The idea of the place that sells you toothpaste also managing your health insurance may feel odd. But that’s set to be a new reality after CVS Health Corp.’s announcement on Sunday that it will acquire Aetna Inc. for about $67.5 billion in cash and stock.
In order to justify the hefty cost of this deal, CVS and Aetna need to embrace that oddness and become a far more prominent player in the health care market.
Part of the motivation for the deal is prosaic. Aetna’s key Medicare Advantage market is growing more competitive, but the company has limited options to make a big deal in that space; the government has not been friendly to insurer mega-mergers.
CVS, similarly, has few options to bulk up further in the already concentrated retail pharmacy and pharmacy benefit management (PBM) sectors.
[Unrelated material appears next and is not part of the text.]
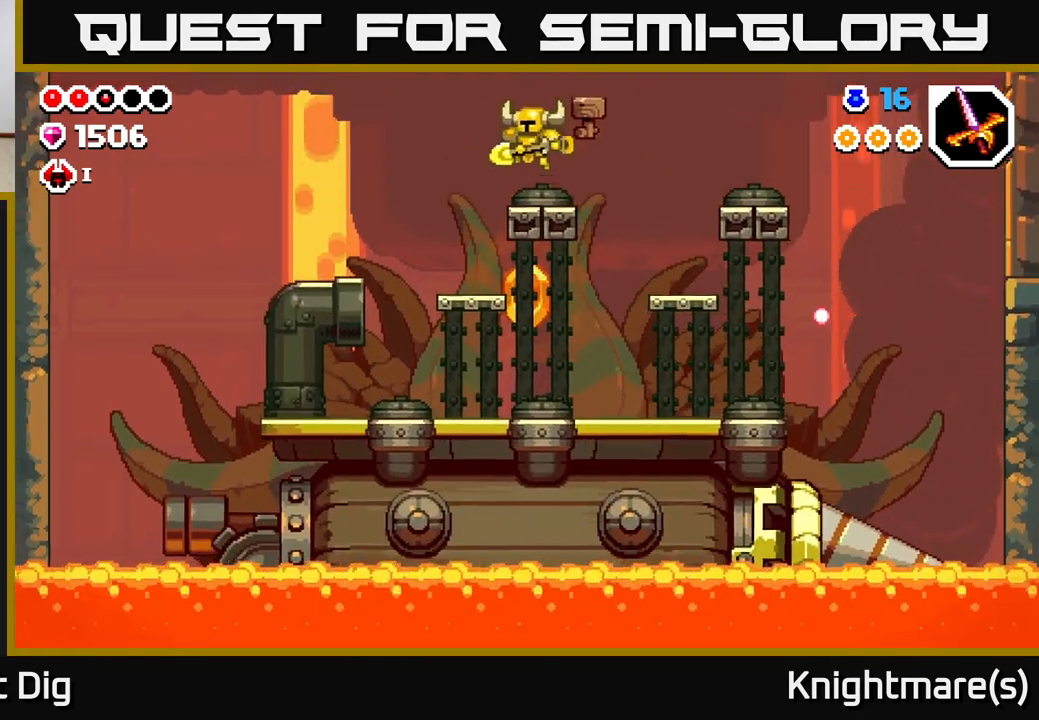
{"buttons": [], "left_stick": "right", "right_stick": "center", "events": [[317, "left_stick", "center"], [367, "left_stick", "right"]]}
Meanwhile, Amazon.com Inc. is contributing to a tough environment for retail sales, amid rumors it might also get into the pharmacy business. Even without Amazon, CVS’s PBM arm faces lower-cost competitors and government scrutiny.
The deal will cut drug costs for Aetna and provide a captive market of insurance customers for CVS’s retail and pharmacy businesses. But given the $45 billion in new debt CVS is raising, the deal will have to do more than that.
The new company has an obvious role model in UnitedHealth Group Inc., which has used in-house PBM OptumRX and other non-insurance businesses to become the most valuable health insurer in the U.S. But matching UnitedHealth isn’t easy.
CVS’s PBM is larger than OptumRX. And it will get even bigger after Anthem Inc.’s planned switch to CVS from rival Express Scripts Holding Co. But its current lead isn’t huge, and the fact that Anthem is starting its own PBM means CVS will have a limited and low-margin role in that relationship.